#### [Activity]
Exactly how many lines in this data contain the word "Best"? Only the number should be given.

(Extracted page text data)
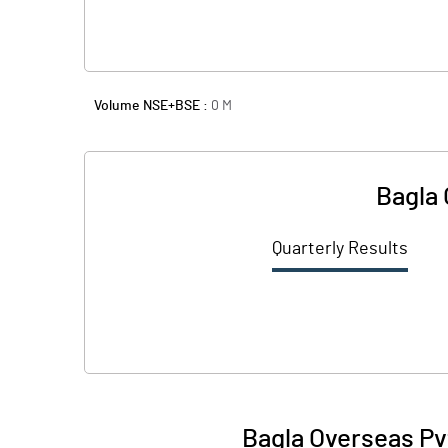
Volume NSE+BSE :
0
M
Bagla 
Quarterly Results
Bagla Overseas Pv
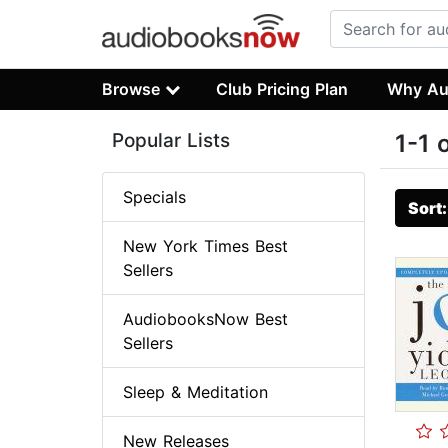
Browse
Club Pricing Plan
Why Au
Popular Lists
1-1 
Specials
Sort
New York Times Best
Sellers
AudiobooksNow Best
Sellers
Sleep & Meditation
New Releases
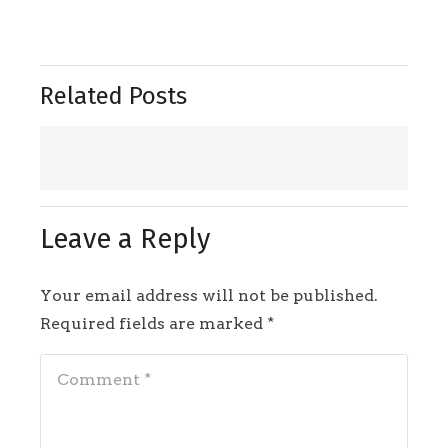
Related Posts
Leave a Reply
Your email address will not be published.
Required fields are marked
*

#### [Output of the task]
2